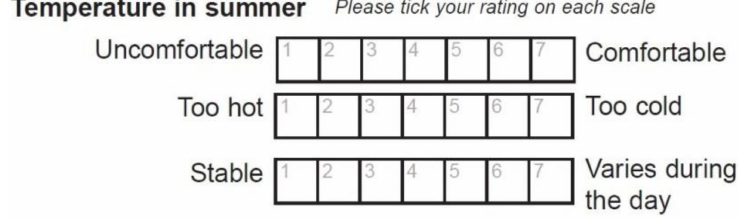
Figure 5. BUS question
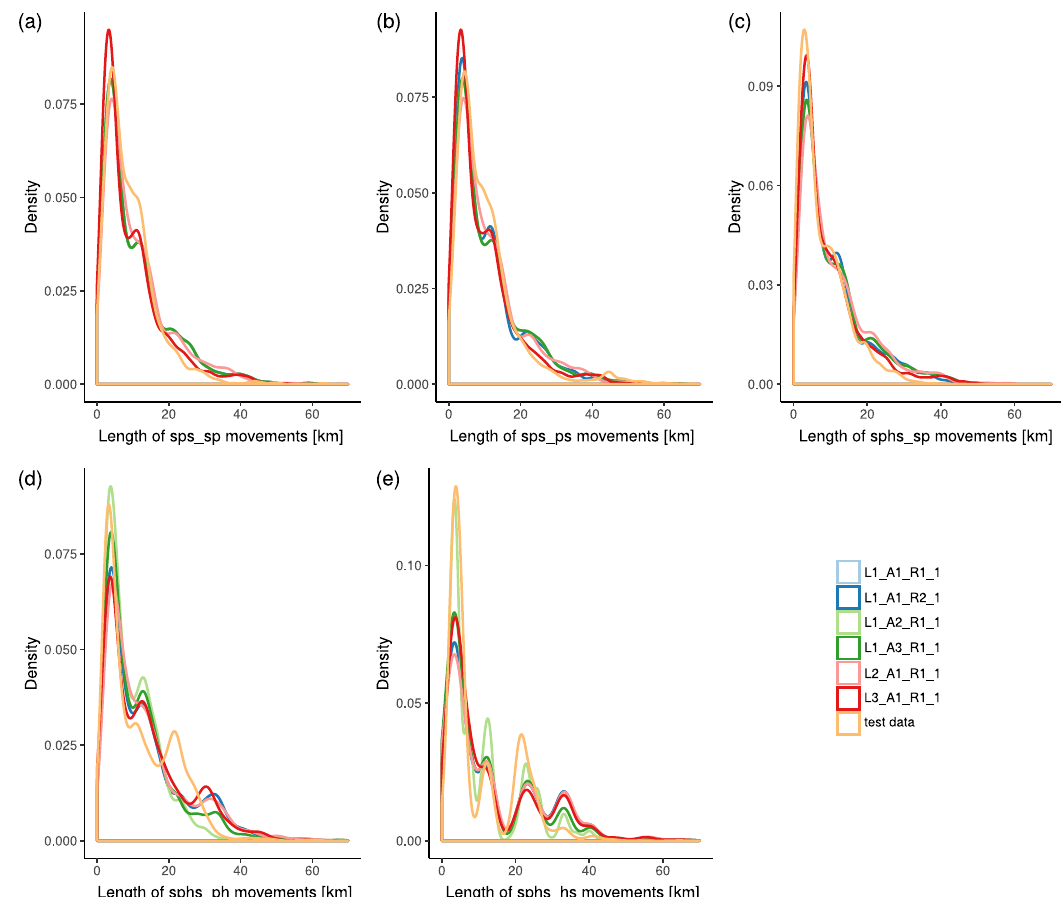
Figure 14. The probability density functions of movements’ lengths for “sps” and “sphs” trips. Each panel ( a – e ) corresponds to a different movement type of “sps” and “sphs” trips (indicated by the x-axis label). The default settings, i.e., L 1_ A 1_ R 1, are compared with test data, a linear model ( L 2), empirical probabilities ( L 3), the allocation of emergency cases to the closest hospital ( A 2), closest hospital-specific empirical probability distributions ( A 3), and the shortest path’s routing ( R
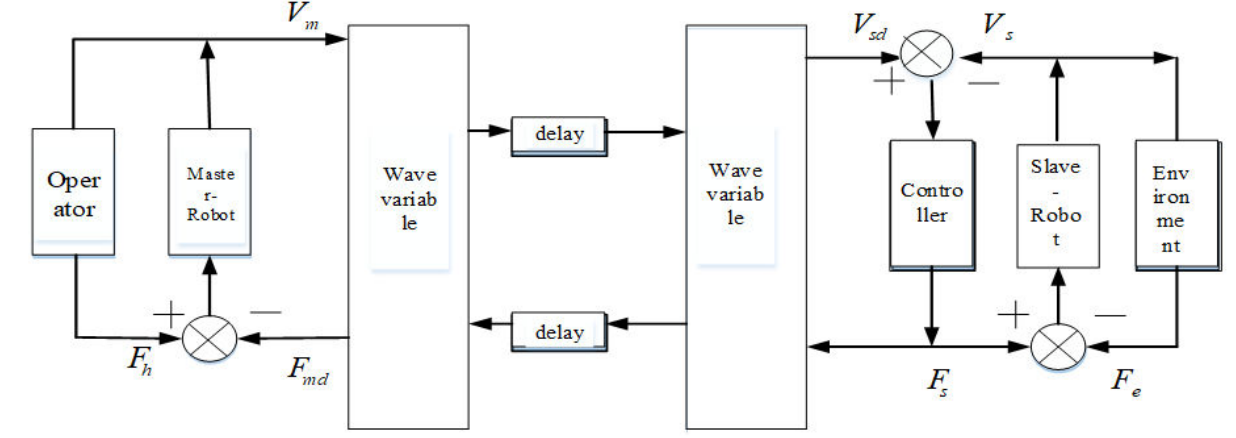
Figure 7. Control structure of a multi-DOF teleoperation system.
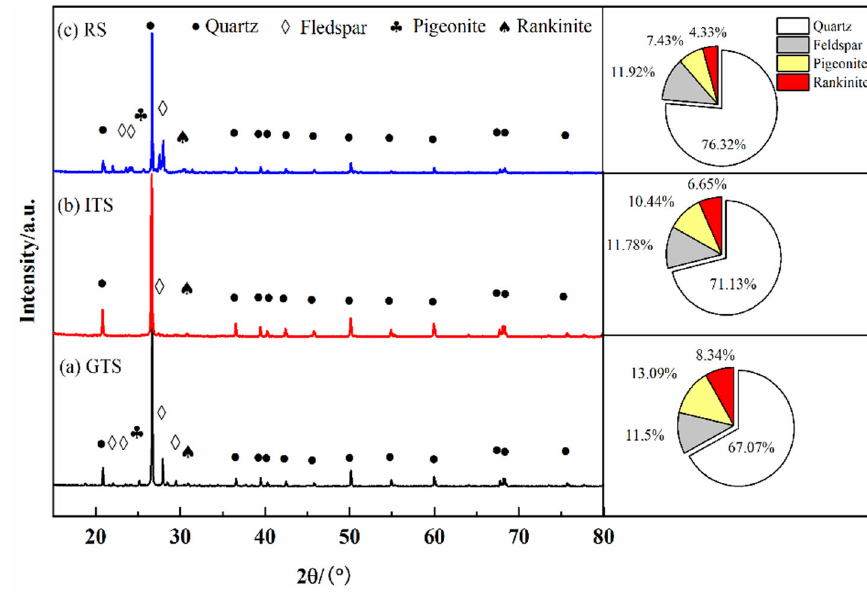
Figure 3. Mineral component and content of aggregate ( a ) GTS, ( b ) ITS and ( c ) RS . Table 2. Chemical composition of fine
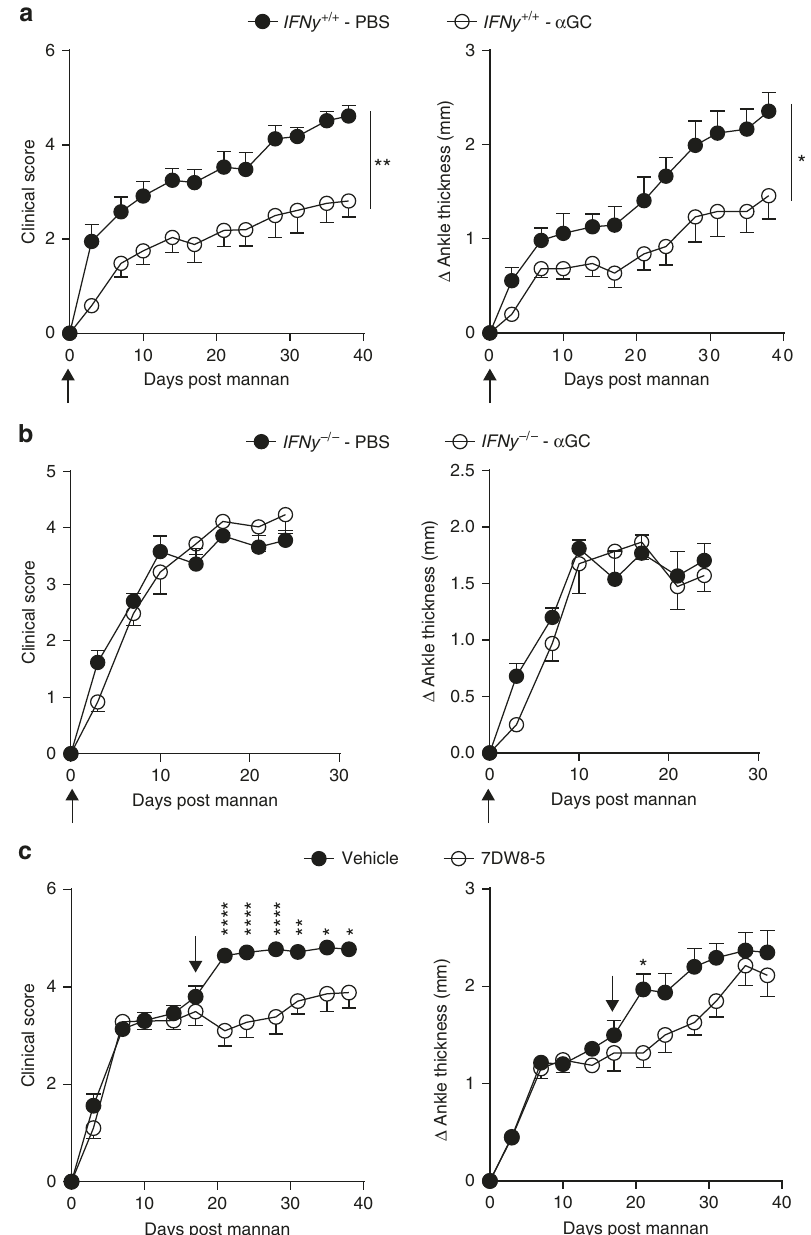
Fig. 7 NKT1-biased activation suppresses progression of arthritis in SKG mice. a Clinical score (left panel) and change in ankle thickness (right panel) in WT ( Ifng + / + ) SKG mice with mannan-induced arthritis after treatment with either PBS (r.o, n = 6) or α GC (4 μ g, r.o., n = 8) at the day of arthritis induction (indicated by arrow). ( b ) Clinical score (left panel) and change in ankle thickness (right panel) in IFN- γ -KO ( Ifng − / − ) SKG mice with mannan-induced arthritis after treatment with either PBS (r.o., n = 5) or α GC (4 μ g, r.o., n = 6). α GC was injected as above. c Clinical score (left panel) and change in ankle thickness (right panel) in SKG mice with mannan-induced arthritis treated with either vehicle control (i.p. n = 8) or 7DW8-5 (4 μ g, i.p., n = 8) 17 days after mannan injection (indicated by arrow). Compiled data from at least three independent experiments are shown. Graphs represents mean ± SEM. * p < 0.05, ** p < 0.01 *** p < 0.001, **** p < 0.0001. (Mann – Whitney on the area under curve ( a , b ), Two-way ANOVA ( c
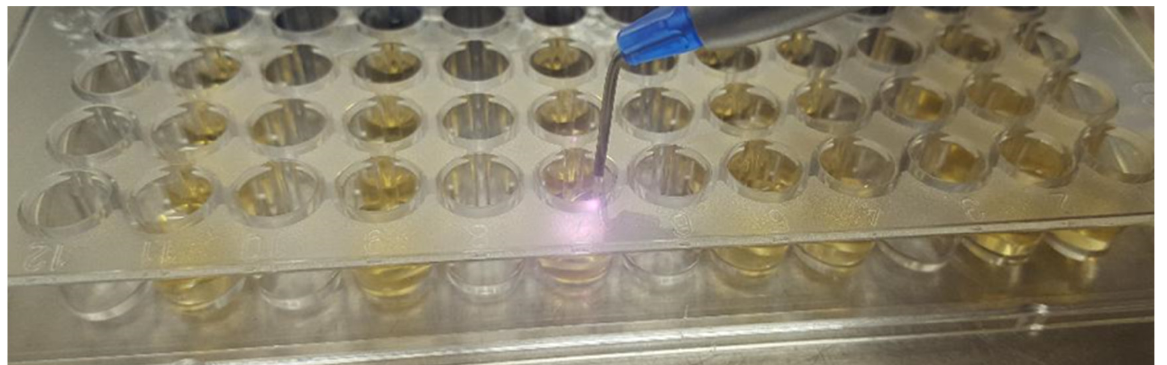
Figure 1. Application of diode laser treatment to A. actinomycetemcommitans .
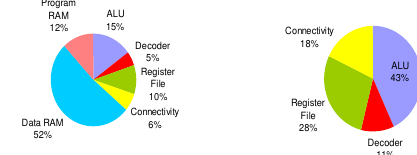
Figure 11. Percentage of total processor power consumed per module with (a) program and data RAMs and (b) standalone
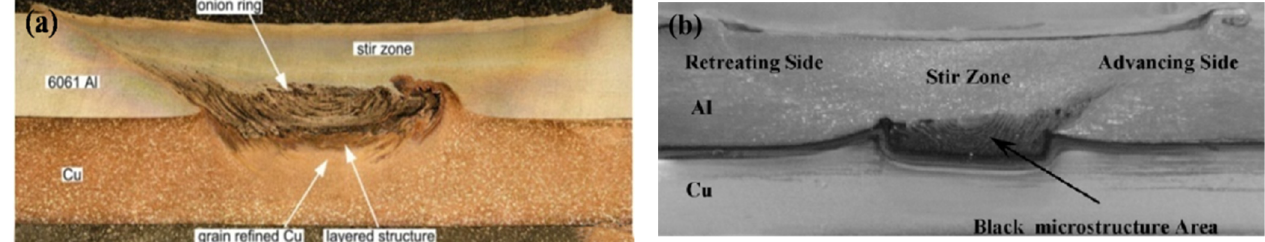
Figure 10. Macroscopic morphology of Cu–Al FSW lap joint: ( a ) (adapted from [72], with permission from Springer, 2011); ( b ) (adapted from [71], with permission from Elsevier, 2007).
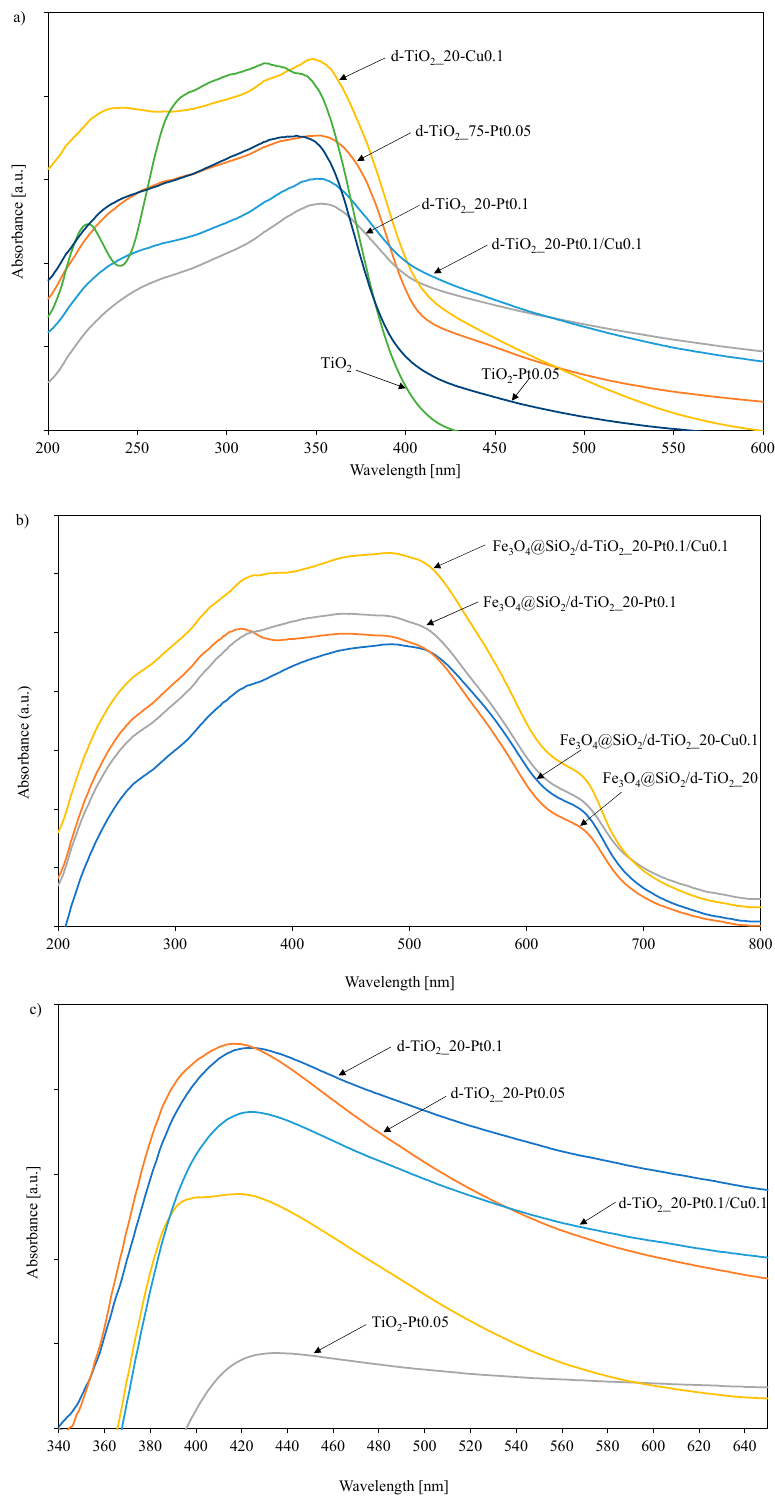
Figure 4. DR/UV-Vis spectra for selected d-TiO 2 -Pt/Cu ( a ) and Fe 3 O 4 @SiO 2 /d-TiO2-Pt/Cu ( b ) photocatalysts together with Pt and Cu plasmon determination with bare TiO 2 as a reference ( c ).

○ ○ ○ ○ ○

Assigned task: Output the records above in their entirety and exactly, leaving out all images.

Exercise response:
Figure 5. BUS question
Figure 14. The probability density functions of movements’ lengths for “sps” and “sphs” trips. Each panel ( a – e ) corresponds to a different movement type of “sps” and “sphs” trips (indicated by the x-axis label). The default settings, i.e., L 1_ A 1_ R 1, are compared with test data, a linear model ( L 2), empirical probabilities ( L 3), the allocation of emergency cases to the closest hospital ( A 2), closest hospital-specific empirical probability distributions ( A 3), and the shortest path’s routing ( R
Figure 7. Control structure of a multi-DOF teleoperation system.
Figure 3. Mineral component and content of aggregate ( a ) GTS, ( b ) ITS and ( c ) RS . Table 2. Chemical composition of fine
Fig. 7 NKT1-biased activation suppresses progression of arthritis in SKG mice. a Clinical score (left panel) and change in ankle thickness (right panel) in WT ( Ifng + / + ) SKG mice with mannan-induced arthritis after treatment with either PBS (r.o, n = 6) or α GC (4 μ g, r.o., n = 8) at the day of arthritis induction (indicated by arrow). ( b ) Clinical score (left panel) and change in ankle thickness (right panel) in IFN- γ -KO ( Ifng − / − ) SKG mice with mannan-induced arthritis after treatment with either PBS (r.o., n = 5) or α GC (4 μ g, r.o., n = 6). α GC was injected as above. c Clinical score (left panel) and change in ankle thickness (right panel) in SKG mice with mannan-induced arthritis treated with either vehicle control (i.p. n = 8) or 7DW8-5 (4 μ g, i.p., n = 8) 17 days after mannan injection (indicated by arrow). Compiled data from at least three independent experiments are shown. Graphs represents mean ± SEM. * p < 0.05, ** p < 0.01 *** p < 0.001, **** p < 0.0001. (Mann – Whitney on the area under curve ( a , b ), Two-way ANOVA ( c
Figure 1. Application of diode laser treatment to A. actinomycetemcommitans .
Figure 11. Percentage of total processor power consumed per module with (a) program and data RAMs and (b) standalone
Figure 10. Macroscopic morphology of Cu–Al FSW lap joint: ( a ) (adapted from [72], with permission from Springer, 2011); ( b ) (adapted from [71], with permission from Elsevier, 2007).
Figure 4. DR/UV-Vis spectra for selected d-TiO 2 -Pt/Cu ( a ) and Fe 3 O 4 @SiO 2 /d-TiO2-Pt/Cu ( b ) photocatalysts together with Pt and Cu plasmon determination with bare TiO 2 as a reference ( c ).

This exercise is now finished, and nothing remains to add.